■ CONSIGNA A ■
Según el fragmento sobre la memorresistencia, ¿en qué año notó Leon Chua que faltaba un componente en la lista de los habituales de los circuitos?
■ CONSIGNA B ■
Indica si cada afirmación coincide con el fragmento sobre la memorresistencia, con sí o no y las palabras del fragmento que lo deciden, citadas tal cual:
(i) La memorresistencia conserva su estado anterior aunque le falte la alimentación eléctrica.
(ii) Leon Chua trabajaba en la compañía Hewlett-Packard.
(iii) Según Chua, las propiedades de la memorresistencia pueden conseguirse combinando los otros tres componentes.
■ CONSIGNA C ■
Enumera las variables electromagnéticas que menciona el fragmento sobre la memorresistencia.

■ FRAGMENTO PROPORCIONADO ■
=======

Después de 37 años de haber sido postulada unos investigadores de la compañía Hewlett-Packard consiguen construir la primera memorresistencia, un nuevo tipo de componente electrónico fundamental.
Todos conocemos lo que es un solenoide, una resistencia o un condensador. La memorresistencia
sería uno más junto a esos tres componentes electrónicos
básicos. Fue propuesto hace mucho tiempo, pero hasta ahora no se había
materializado.
¿Y en que consiste esta memorresistencia? Pues en esencia es una resistencia
que guarda memoria de su estado resistivo anterior incluso si no hay alimentación
eléctrica.
Las memorresistencias construida ahora por los Laboratorios HP, de escala nanométrica,
podría tener un gran impacto en la industria microelectrónica
ya que podría servir para construir memorias no volátiles para
computación, cuyos datos no desaparezcan aunque se corte el aporte de
corriente. Además consumirían menos energía.
El 1971 Leon Chua de University of California en Berkeley notó una ausencia
en la lista de los componentes habituales de los circuitos. Cada elemento expresa
una relación entre dos de cuatro variables electromagnéticas:
carga, corriente, voltaje y flujo magnético. Propuso que, teóricamente,
debería de haber un componente que se hiciera más o menos conductor
al paso de la corriente dependiendo de la cantidad de carga que hubiera pasado
a través de él. Según Chua la memorresistencia o memorresistor
sería el cuarto componente fundamental de los circuitos, con propiedades
que no podrían ser duplicadas mediante la combinación de los otros
tres elementos.

=======

■ MATERIAL MOSTRADO ■
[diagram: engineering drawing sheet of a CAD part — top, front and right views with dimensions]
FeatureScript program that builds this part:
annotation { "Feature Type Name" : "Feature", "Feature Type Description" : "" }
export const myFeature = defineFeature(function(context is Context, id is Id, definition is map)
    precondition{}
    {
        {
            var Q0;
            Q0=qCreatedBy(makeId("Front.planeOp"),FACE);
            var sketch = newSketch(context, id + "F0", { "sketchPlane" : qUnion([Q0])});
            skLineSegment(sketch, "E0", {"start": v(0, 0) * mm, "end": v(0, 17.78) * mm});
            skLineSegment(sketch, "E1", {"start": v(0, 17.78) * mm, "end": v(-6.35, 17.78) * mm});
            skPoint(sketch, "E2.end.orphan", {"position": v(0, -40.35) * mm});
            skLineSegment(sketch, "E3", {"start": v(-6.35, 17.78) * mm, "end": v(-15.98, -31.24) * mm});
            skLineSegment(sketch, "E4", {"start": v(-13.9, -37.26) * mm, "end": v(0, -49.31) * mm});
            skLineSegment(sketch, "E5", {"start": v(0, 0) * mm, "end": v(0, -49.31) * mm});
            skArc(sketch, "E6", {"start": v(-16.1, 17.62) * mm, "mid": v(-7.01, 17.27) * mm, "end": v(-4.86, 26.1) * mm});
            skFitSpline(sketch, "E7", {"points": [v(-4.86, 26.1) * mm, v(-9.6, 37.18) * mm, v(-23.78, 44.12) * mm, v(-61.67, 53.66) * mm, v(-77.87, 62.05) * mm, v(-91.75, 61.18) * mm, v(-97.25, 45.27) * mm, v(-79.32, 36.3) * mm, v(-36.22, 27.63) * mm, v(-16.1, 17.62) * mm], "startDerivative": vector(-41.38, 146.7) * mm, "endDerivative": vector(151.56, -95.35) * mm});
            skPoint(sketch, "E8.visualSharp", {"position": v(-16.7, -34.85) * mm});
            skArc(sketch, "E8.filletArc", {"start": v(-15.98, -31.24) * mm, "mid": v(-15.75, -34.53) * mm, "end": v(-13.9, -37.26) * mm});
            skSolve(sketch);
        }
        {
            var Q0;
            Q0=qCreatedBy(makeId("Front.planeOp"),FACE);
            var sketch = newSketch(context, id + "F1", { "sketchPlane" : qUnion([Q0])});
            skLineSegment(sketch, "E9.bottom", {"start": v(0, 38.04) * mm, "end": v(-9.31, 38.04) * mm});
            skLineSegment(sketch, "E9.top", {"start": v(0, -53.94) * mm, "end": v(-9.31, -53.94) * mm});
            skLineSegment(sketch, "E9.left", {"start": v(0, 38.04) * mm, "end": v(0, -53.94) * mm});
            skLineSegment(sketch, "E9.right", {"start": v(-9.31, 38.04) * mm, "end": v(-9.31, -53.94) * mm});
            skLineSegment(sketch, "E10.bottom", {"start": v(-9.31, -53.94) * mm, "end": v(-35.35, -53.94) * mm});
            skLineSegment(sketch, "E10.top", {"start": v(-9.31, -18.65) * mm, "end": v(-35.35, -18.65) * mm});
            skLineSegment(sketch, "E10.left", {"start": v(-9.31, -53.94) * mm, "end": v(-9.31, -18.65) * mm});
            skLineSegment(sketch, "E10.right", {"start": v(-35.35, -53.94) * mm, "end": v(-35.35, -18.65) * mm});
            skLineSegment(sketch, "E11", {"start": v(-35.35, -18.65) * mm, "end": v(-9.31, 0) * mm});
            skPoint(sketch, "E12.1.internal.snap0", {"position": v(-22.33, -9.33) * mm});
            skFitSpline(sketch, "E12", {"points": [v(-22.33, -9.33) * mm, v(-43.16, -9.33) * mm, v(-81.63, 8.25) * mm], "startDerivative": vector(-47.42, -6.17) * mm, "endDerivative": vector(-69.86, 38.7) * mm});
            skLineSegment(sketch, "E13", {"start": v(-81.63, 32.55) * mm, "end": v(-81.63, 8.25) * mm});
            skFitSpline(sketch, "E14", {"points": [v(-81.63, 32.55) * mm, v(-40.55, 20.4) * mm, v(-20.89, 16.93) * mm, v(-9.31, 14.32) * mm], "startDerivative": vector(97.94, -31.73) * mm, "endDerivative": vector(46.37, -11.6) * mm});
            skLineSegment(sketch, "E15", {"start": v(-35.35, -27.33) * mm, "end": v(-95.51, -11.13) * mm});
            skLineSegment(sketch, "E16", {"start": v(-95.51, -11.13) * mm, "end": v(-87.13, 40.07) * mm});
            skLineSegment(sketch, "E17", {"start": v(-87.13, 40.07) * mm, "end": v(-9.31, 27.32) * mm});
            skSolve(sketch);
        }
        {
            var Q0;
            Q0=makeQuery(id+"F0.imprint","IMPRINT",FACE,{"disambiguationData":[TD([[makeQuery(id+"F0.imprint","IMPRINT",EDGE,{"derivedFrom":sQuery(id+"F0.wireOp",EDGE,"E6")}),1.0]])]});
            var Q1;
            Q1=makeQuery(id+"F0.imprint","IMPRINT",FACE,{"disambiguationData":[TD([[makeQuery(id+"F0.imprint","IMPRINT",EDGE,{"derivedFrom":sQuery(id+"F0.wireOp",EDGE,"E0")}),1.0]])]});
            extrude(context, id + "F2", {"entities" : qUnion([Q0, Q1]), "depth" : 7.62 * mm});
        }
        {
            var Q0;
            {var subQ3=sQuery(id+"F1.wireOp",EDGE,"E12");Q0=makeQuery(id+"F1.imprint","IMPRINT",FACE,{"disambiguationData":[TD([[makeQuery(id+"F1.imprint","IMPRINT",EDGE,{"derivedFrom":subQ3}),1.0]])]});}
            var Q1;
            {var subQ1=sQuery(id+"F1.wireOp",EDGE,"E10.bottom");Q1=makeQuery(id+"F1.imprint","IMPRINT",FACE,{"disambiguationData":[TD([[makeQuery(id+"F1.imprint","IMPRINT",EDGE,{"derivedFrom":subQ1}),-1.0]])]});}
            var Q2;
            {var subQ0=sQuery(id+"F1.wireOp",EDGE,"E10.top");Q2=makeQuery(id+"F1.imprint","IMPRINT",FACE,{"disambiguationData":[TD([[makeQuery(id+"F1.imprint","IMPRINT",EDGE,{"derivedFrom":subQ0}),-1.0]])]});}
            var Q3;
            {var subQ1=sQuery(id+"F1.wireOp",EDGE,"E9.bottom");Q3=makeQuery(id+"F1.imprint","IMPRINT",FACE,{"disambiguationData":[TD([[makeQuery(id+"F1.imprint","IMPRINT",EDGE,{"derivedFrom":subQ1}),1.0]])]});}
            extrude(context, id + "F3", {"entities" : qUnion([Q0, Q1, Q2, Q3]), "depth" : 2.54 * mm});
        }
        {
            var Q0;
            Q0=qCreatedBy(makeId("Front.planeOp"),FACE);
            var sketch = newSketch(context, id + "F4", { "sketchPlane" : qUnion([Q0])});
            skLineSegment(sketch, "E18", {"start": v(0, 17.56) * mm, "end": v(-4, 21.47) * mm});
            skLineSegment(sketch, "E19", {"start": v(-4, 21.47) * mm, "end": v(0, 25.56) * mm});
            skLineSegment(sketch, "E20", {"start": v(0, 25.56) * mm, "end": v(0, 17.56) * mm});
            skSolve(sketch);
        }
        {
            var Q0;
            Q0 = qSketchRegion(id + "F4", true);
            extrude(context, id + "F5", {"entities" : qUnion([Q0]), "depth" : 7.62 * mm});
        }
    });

=======

■ RESPUESTA A ■
En 1971.

■ RESPUESTA B ■
(i) Sí: "que guarda memoria de su estado resistivo anterior incluso si no hay alimentación eléctrica".
(ii) No: "Leon Chua de University of California en Berkeley".
(iii) No: "con propiedades que no podrían ser duplicadas mediante la combinación de los otros tres elementos".

■ RESPUESTA C ■
Carga, corriente, voltaje y flujo magnético.